**WHAT THE TASK REQUIRES:** Quote the entries below from the line with "Double Commander (third-party)" through the line with "- [Font info", both ends included, and only those lines.

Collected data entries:
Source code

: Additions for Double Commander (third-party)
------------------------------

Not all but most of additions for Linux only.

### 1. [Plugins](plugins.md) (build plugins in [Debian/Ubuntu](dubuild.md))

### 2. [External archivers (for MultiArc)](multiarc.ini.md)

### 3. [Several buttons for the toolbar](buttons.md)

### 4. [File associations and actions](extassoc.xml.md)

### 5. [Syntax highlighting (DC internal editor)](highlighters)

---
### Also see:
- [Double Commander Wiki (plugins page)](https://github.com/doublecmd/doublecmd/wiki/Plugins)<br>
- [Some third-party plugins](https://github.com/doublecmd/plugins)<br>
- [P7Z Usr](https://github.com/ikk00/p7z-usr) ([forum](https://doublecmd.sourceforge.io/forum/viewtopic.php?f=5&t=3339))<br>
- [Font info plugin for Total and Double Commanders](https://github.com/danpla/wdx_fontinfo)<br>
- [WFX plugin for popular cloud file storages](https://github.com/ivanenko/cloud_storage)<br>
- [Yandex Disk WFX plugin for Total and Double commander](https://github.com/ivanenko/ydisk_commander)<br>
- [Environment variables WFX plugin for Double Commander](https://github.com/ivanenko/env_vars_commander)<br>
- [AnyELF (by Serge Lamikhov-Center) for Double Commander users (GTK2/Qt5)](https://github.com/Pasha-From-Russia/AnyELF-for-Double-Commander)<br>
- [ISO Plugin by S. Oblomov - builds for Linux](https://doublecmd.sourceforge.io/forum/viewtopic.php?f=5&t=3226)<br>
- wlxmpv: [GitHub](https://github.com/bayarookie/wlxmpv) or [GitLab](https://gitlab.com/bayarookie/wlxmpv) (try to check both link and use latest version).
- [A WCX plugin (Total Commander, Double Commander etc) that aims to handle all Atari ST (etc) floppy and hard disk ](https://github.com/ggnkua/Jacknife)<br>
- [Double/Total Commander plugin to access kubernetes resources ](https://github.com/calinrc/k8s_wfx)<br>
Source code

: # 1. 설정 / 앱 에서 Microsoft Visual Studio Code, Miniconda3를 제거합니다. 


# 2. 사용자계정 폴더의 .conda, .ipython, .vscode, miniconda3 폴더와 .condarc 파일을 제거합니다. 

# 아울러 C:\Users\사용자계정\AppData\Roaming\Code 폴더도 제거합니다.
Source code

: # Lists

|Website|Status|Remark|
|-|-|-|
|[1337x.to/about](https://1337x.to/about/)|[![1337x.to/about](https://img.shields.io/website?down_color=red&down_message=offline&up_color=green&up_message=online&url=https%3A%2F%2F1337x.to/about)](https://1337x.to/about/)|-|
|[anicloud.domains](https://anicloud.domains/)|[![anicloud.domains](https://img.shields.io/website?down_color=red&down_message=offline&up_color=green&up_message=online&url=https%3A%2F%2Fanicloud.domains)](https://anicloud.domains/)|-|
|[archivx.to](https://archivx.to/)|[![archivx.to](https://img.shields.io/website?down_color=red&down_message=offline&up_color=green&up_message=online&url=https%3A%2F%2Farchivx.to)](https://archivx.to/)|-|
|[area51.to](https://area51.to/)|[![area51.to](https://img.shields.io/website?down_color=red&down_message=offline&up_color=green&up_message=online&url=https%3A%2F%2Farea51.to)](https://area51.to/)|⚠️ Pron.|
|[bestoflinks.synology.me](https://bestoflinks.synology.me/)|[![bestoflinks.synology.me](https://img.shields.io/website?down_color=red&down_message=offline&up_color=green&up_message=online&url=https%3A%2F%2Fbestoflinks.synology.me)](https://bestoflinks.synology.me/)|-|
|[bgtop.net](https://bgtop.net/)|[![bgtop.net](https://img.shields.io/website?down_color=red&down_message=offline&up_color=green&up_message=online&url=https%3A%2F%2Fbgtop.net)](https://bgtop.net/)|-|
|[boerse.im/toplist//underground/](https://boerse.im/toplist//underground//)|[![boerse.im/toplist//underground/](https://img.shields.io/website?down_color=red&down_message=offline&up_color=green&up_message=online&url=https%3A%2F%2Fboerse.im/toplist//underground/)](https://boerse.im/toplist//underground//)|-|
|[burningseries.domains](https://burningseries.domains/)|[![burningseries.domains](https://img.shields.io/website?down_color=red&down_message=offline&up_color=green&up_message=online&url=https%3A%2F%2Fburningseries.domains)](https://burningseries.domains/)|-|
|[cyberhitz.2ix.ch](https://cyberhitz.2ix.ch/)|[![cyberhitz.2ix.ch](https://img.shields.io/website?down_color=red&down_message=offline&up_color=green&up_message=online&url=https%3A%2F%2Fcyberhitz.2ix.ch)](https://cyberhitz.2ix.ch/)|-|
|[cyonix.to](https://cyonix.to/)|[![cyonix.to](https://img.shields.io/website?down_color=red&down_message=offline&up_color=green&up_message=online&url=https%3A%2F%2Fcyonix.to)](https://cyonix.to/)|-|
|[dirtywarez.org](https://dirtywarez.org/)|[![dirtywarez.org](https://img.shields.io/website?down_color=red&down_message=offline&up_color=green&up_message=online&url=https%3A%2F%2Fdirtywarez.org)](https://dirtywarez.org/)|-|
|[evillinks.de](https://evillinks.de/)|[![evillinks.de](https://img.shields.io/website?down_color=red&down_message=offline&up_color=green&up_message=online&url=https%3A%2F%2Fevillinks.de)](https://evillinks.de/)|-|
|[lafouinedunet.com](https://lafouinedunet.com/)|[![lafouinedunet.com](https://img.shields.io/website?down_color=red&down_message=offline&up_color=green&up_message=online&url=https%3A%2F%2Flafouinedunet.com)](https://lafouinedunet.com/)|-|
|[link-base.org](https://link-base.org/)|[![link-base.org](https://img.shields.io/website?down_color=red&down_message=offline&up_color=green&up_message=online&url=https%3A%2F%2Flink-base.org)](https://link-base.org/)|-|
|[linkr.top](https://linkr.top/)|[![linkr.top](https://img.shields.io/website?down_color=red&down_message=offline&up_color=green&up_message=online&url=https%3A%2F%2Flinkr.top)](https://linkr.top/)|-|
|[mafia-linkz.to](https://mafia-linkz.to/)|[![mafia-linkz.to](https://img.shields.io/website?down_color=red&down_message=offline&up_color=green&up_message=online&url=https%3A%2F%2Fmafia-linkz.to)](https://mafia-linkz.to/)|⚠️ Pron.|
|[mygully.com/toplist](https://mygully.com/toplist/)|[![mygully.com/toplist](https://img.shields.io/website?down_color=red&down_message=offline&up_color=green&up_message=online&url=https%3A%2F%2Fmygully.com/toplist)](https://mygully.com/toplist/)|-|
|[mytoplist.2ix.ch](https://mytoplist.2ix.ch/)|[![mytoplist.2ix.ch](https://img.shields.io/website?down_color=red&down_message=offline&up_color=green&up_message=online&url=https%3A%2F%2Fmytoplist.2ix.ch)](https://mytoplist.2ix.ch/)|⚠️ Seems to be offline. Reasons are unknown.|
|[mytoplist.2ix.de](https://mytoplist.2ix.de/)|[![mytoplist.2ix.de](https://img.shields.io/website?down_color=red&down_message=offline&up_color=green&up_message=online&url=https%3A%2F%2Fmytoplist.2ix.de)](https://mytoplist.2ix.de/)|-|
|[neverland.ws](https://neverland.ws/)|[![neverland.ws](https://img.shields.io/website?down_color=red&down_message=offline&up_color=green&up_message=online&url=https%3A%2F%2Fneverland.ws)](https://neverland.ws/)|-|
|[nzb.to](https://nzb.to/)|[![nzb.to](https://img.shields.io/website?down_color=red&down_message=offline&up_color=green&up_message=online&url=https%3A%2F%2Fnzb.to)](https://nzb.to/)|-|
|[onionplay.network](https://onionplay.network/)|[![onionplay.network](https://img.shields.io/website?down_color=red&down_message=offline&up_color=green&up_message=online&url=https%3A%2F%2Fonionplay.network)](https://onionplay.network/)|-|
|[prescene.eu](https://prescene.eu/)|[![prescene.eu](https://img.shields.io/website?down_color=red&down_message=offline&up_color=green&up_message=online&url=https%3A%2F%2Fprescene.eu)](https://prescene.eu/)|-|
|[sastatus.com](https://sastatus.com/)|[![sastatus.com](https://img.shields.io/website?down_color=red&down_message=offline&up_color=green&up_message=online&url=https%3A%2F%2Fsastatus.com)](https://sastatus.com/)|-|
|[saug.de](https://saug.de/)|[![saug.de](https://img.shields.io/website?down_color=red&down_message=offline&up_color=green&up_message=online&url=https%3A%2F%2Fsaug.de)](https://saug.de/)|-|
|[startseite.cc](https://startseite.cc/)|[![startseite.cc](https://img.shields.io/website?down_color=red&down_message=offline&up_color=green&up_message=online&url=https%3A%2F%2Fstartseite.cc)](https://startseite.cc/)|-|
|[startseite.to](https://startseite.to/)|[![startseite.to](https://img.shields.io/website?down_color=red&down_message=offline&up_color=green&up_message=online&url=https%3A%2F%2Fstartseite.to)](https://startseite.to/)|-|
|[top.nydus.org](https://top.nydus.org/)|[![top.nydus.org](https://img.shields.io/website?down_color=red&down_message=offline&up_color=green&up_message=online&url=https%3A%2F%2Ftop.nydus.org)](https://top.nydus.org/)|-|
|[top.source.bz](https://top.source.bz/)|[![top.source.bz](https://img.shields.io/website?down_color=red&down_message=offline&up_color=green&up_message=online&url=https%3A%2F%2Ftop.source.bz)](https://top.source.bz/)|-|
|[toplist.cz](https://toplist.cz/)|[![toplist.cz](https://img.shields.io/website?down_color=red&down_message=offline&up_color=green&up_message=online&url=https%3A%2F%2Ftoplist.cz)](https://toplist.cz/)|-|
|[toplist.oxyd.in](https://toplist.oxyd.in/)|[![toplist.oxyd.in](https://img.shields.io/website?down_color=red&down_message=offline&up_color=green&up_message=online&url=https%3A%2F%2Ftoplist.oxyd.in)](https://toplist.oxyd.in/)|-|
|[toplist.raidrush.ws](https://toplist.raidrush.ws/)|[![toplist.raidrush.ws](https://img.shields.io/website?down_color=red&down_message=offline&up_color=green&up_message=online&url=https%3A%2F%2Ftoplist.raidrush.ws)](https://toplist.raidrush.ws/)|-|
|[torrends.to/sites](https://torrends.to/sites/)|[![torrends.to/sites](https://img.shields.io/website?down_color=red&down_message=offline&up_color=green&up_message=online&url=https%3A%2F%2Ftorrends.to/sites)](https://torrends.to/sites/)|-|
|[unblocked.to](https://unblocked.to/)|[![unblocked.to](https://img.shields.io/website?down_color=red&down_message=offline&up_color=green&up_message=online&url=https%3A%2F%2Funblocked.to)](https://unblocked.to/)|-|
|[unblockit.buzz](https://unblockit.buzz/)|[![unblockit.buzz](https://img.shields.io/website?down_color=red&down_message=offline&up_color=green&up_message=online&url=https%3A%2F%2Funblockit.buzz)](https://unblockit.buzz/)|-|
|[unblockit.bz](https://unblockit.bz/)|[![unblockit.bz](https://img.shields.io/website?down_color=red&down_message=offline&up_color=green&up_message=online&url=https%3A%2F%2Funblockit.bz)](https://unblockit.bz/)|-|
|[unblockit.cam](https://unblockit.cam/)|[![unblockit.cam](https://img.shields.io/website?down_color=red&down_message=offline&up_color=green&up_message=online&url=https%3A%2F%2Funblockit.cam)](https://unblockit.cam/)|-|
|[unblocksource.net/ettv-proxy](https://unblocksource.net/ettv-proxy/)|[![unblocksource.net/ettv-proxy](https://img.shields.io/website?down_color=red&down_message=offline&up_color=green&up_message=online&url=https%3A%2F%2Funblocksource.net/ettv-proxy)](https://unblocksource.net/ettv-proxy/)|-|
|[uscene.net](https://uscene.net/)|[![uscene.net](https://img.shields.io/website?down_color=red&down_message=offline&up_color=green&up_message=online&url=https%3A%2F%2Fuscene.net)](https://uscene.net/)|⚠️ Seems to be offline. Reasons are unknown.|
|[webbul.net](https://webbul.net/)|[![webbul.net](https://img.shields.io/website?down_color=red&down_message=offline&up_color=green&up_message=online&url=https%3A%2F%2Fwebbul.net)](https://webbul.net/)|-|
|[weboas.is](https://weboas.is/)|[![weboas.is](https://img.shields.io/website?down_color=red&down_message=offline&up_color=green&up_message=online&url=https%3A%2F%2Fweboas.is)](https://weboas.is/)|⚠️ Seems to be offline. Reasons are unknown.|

**EXERCISE SOLUTION:**
: Additions for Double Commander (third-party)
------------------------------

Not all but most of additions for Linux only.

### 1. [Plugins](plugins.md) (build plugins in [Debian/Ubuntu](dubuild.md))

### 2. [External archivers (for MultiArc)](multiarc.ini.md)

### 3. [Several buttons for the toolbar](buttons.md)

### 4. [File associations and actions](extassoc.xml.md)

### 5. [Syntax highlighting (DC internal editor)](highlighters)

---
### Also see:
- [Double Commander Wiki (plugins page)](https://github.com/doublecmd/doublecmd/wiki/Plugins)<br>
- [Some third-party plugins](https://github.com/doublecmd/plugins)<br>
- [P7Z Usr](https://github.com/ikk00/p7z-usr) ([forum](https://doublecmd.sourceforge.io/forum/viewtopic.php?f=5&t=3339))<br>
- [Font info plugin for Total and Double Commanders](https://github.com/danpla/wdx_fontinfo)<br>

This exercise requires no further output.